» **AIM OF THE TASK**: Return all the records, each one exactly as given.

» **SUPPLIED INFORMATION**:
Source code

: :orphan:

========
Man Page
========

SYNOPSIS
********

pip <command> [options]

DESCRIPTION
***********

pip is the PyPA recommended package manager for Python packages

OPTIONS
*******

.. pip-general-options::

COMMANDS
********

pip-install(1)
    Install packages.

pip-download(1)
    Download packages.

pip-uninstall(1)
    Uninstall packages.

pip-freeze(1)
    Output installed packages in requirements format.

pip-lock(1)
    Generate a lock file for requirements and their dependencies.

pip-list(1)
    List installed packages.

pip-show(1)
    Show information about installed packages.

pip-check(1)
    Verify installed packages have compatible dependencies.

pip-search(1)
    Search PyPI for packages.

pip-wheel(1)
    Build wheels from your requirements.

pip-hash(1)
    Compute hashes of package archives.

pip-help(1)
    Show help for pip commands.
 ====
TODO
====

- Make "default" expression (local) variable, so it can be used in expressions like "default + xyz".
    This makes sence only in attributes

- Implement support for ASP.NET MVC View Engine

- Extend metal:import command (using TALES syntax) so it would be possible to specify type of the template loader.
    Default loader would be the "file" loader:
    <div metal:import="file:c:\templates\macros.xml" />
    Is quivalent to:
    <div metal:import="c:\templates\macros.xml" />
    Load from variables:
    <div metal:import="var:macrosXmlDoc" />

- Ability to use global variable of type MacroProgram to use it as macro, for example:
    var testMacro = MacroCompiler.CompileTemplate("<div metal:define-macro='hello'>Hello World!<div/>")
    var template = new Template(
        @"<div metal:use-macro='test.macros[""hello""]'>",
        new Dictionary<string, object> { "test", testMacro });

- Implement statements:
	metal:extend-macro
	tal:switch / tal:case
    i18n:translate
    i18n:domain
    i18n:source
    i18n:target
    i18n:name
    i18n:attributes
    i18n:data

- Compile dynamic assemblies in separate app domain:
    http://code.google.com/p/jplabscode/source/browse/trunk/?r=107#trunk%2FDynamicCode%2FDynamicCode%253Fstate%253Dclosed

» **COMPLETED TASK**:
Source code

: :orphan:

========
Man Page
========

SYNOPSIS
********

pip <command> [options]

DESCRIPTION
***********

pip is the PyPA recommended package manager for Python packages

OPTIONS
*******

.. pip-general-options::

COMMANDS
********

pip-install(1)
    Install packages.

pip-download(1)
    Download packages.

pip-uninstall(1)
    Uninstall packages.

pip-freeze(1)
    Output installed packages in requirements format.

pip-lock(1)
    Generate a lock file for requirements and their dependencies.

pip-list(1)
    List installed packages.

pip-show(1)
    Show information about installed packages.

pip-check(1)
    Verify installed packages have compatible dependencies.

pip-search(1)
    Search PyPI for packages.

pip-wheel(1)
    Build wheels from your requirements.

pip-hash(1)
    Compute hashes of package archives.

pip-help(1)
    Show help for pip commands.
 ====
TODO
====

- Make "default" expression (local) variable, so it can be used in expressions like "default + xyz".
    This makes sence only in attributes

- Implement support for ASP.NET MVC View Engine

- Extend metal:import command (using TALES syntax) so it would be possible to specify type of the template loader.
    Default loader would be the "file" loader:
    <div metal:import="file:c:\templates\macros.xml" />
    Is quivalent to:
    <div metal:import="c:\templates\macros.xml" />
    Load from variables:
    <div metal:import="var:macrosXmlDoc" />

- Ability to use global variable of type MacroProgram to use it as macro, for example:
    var testMacro = MacroCompiler.CompileTemplate("<div metal:define-macro='hello'>Hello World!<div/>")
    var template = new Template(
        @"<div metal:use-macro='test.macros[""hello""]'>",
        new Dictionary<string, object> { "test", testMacro });

- Implement statements:
	metal:extend-macro
	tal:switch / tal:case
    i18n:translate
    i18n:domain
    i18n:source
    i18n:target
    i18n:name
    i18n:attributes
    i18n:data

- Compile dynamic assemblies in separate app domain:
    http://code.google.com/p/jplabscode/source/browse/trunk/?r=107#trunk%2FDynamicCode%2FDynamicCode%253Fstate%253Dclosed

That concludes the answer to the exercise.